Антон только развел руками.
– А родственник что, немой? – спросил полицейский, указав пальцем на молчаливого мужика.
– Да он, это, с утра никак не разговорится. Пока чаю не напьется, – ответил за молчуна Антон. Молчун сглотнул и согласно кивнул головой.
Полицейский вновь подозрительно скривился в сторону мнимого Силантьича, но решил, что с него довольно, и вернул Антону пропуск.
– Ладно уж, – протянул, – дуйте. А то на смену опоздаете. И не бегать мне!
Антон бережно, но крепко обнял за плечи товарища по приключению – чтоб невзначай не бросился удирать снова – и, удалившись на приличное расстояние от занявшегося своей фуражкой полицейского, спросил:
– Что же это ты, братец, удирать от меня намылился?
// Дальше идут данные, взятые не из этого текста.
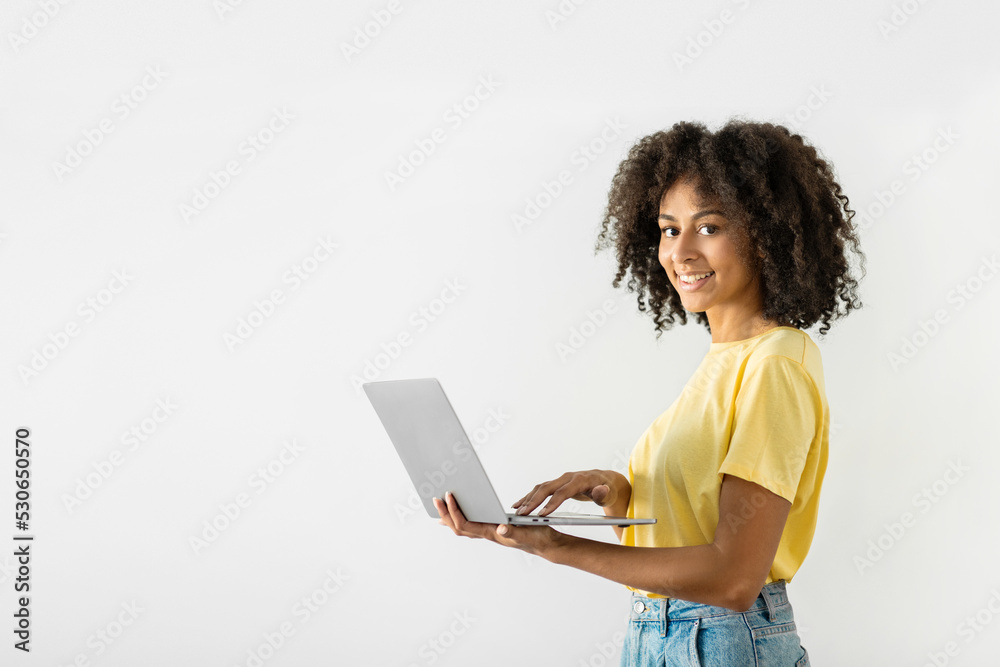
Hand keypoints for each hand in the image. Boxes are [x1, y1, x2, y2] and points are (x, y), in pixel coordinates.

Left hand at [433, 492, 561, 556]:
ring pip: (463, 527)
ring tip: (440, 506)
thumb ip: (513, 531)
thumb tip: (501, 527)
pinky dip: (460, 518)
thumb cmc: (536, 538)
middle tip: (435, 499)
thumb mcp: (526, 532)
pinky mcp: (494, 528)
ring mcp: (490, 532)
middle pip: (459, 527)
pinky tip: (458, 512)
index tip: (448, 497)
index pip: (465, 525)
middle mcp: (488, 533)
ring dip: (449, 517)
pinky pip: (472, 524)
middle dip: (445, 514)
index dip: (454, 512)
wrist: (546, 544)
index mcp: (492, 533)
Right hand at [511, 470, 625, 516]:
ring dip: (528, 498)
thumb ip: (603, 493)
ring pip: (541, 487)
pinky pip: (540, 489)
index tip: (542, 515)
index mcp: (579, 480)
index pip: (563, 492)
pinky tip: (519, 505)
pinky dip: (529, 496)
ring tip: (517, 511)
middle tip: (522, 514)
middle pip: (547, 488)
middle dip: (534, 501)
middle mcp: (568, 477)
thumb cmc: (607, 489)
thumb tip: (600, 490)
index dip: (552, 503)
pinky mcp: (557, 484)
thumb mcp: (608, 493)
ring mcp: (561, 480)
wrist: (605, 480)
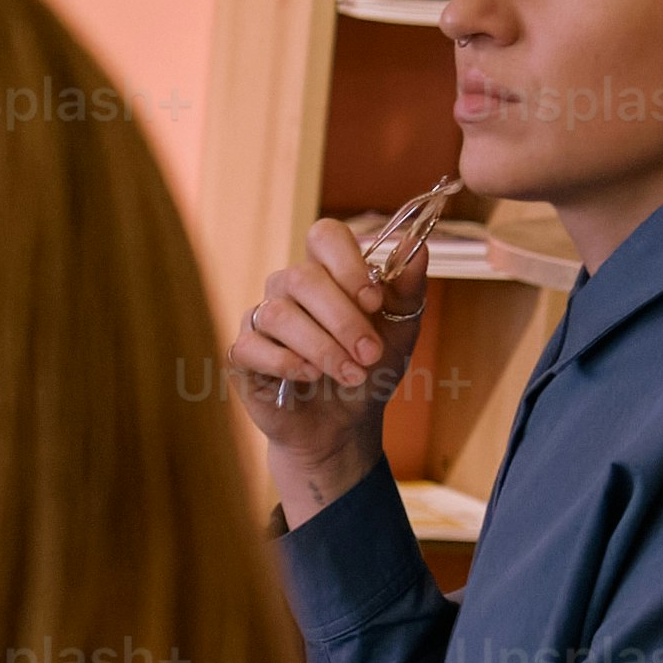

Реактивный ты мой!
Мужик покряхтел, словно перевернул тяжелую крышку ржавого железного сундука и таким же скрипучим голосом ответил:
– Так я думал, что ты тоже.
Это были первые слова, услышанные Антоном от него за все время их богатых на приключения отношений, но они никакой ясности не прибавили.
– Что – тоже? – справедливо потребовал Антон объяснений.
– Тоже из той конторы, – сказал беглец и кивнул головой в сторону оставшегося за спиной полицейского.
– А! – понял Антон. – Нет! Ты мне совсем по другому делу нужен. Эх, ты, Силантьич, Силантьич!
– Вот, к примеру, откуда ты узнал, что я Силантьич? – спросил мужик и мягко попытался высвободиться из дружеских объятий.
– Я? – удивился Антон. – А ты на самом деле Силантьич? Никогда не знал этого. Сымпровизировал на ходу, по обстоятельствам. Ну, стало быть, сам Бог велит тебе мне помочь. Ты помнишь, где мы с тобой в последний раз встречались?
Силантьич посмотрел на Антона снизу вверх из-под нависших жестких седых кустов бровей и проскрипел:
– Помню! Рожа у тебя, парень, приметная, таких конопатых еще поискать-попотеть надо.
– Замечательно! – рассмеялся Антон. Все складывалось прекрасно, и он не склонен был обижаться на разные колкости. – Значит, меньше объяснять надо. Я хотел бы просить тебя, Силантьич, чтобы сегодня вечерком, ну, скажем, минут за пять-десять до закрытия парикмахерской, устроился в том же самом, что и в прошлый раз, кресле.
– Зачем это? – насторожился Силантьич. – Какая мне от того польза?